---------- 本文抜粋
世界シェア1位! ニッチな市場をガッチリつかむ企業セット

株はテーマで斬れ!/ 日興フロッギー編集部山口 洋佑

「ものづくり大国日本」と聞くと、思い浮かべるのはやっぱり自動車や機械が多いのではないでしょうか。実はこれ以外にも、日本には世界トップの企業がたくさんあります。意外な分野で、世界を制した日本の企業をみてみましょう。

意外な地域でウィッグ・カツラがバカ売れ中!【カネカ】

世界のなかで、ウィッグ(カツラ)が欠かせないアイテムとなっている地域があります。実はアフリカでは、ウィッグが大流行しています。アフリカは、髪質がカールの人が多いため、ウィッグをつかって別の髪型を楽しむのです。

そんなアフリカ市場で50%以上ものシェアを獲得し、世界でもトップを維持しつづけている会社が「 カネカ 」です。カネカは、人間の髪にかぎりなく近いタンパク繊維を、世界で初めて開発しました。この製品がすぐれているところは、ほかの合成繊維と異なり、燃えにくい点。おかげで、料理などの家事も安心してできるようになりました。また、これまでの合成繊維ではできなかった、ヘアアイロンでのカールセットもできるようになりました。

地球上最後の巨大マーケット、「最後のフロンティア」として注目されるアフリカ。そんな魅力的な地域のニーズをガッチリつかんだカネカの今後が楽しみです。

紫外線からお肌を守る! 微粒子酸化チタンで世界一【テイカ】

これからの季節に欠かせない日焼け止めですが、金属の粉から作られているのをご存知ですか? 実は多くの日焼け止めには「微粒子酸化チタン」が入っています。紫外線を遮断し、透明性も高い、魔法のような金属です。

この微粒子酸化チタンで世界シェアトップを誇るのは、「 テイカ 」です。1951年から酸化チタンの製造を開始し、独自の技術を蓄積してきました。酸化チタンの粒子の大きさや形状を工夫することで、この分野の発展をリードしてきました。しかも、微粒子酸化チタンのすごいところは紫外線カットにとどまりません。無毒性、安定性、耐久性に優れており、自動車の塗料やカラーコピー機のトナー、プラスチック、ゴム、繊維と幅広い製品に使われています。
--------------------
---------- 元データ
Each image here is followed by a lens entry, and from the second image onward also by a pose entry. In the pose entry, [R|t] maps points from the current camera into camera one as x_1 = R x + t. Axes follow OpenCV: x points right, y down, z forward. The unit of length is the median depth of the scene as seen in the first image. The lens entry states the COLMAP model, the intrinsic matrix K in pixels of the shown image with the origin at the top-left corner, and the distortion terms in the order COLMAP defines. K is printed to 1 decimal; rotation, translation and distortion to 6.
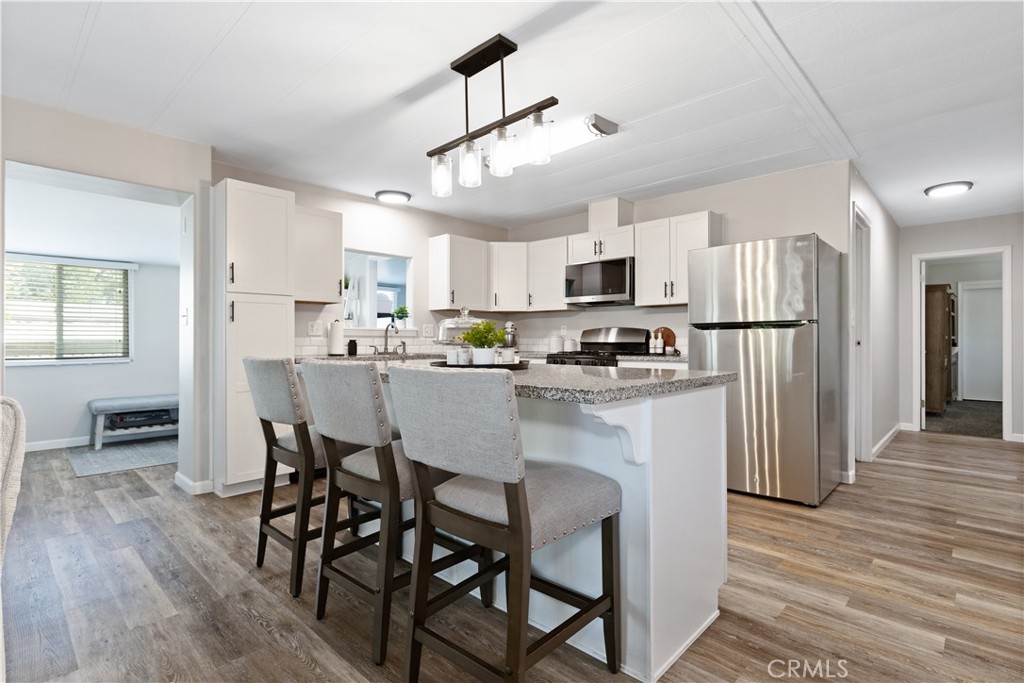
--------------------
課題一覧 -
1. 本文抜粋によると、テイカが酸化チタンの製造を始めたのは何年か。
2. 世界シェアトップの日本企業を取り上げた本文抜粋を、最後の文の後から書き継げ。

解答一覧 -
1. 1951年である。

2.
現在テイカは、新技術も開発中。たとえば、化粧崩れの原因となる皮脂を今まで以上に吸着できるパウダーを作っています。長年蓄積してきた技術を駆使して、どんな新製品を生み出してくれるのかわくわくします。

高級ヘルメット界の王者! 世界シェア50%以上【SHOEI】

一流レーサー達のヘルメットに記されている「 SHOEI 」の文字。世界がトップブランドと認める日本の会社で、世界の高級ヘルメット市場の50%以上のシェアを占めています。

SHOEI は、MotoGPやスーパーバイク選手権をはじめ、モトクロスやトライアルなどで活躍する世界のライダー約50人と契約。その中には2016年のMotoGPチャンピオン、マルク・マルケスも名を連ねます。世界のライダーにとって、SHOEIのヘルメットを持つことが誇りでありステータスなのです。レーシング分野だけはありません。SHOEIは、特殊な専門分野向けのヘルメットも製造しています。自衛隊向けに航空機用や戦車用、警察向けに白バイ用のヘルメットを提供しているのです。

そんなSHOEIのこだわりは、Made In Japan。日本メーカーの最高素材を使用し、国内の工場で一貫生産しています。日本でつくられたヘルメットが、MotoGPのレースや航空自衛隊といった世界の極限の現場で活躍しているなんて嬉しいですね。今後も日本の技術で世界の人の命を守ってくれることでしょう。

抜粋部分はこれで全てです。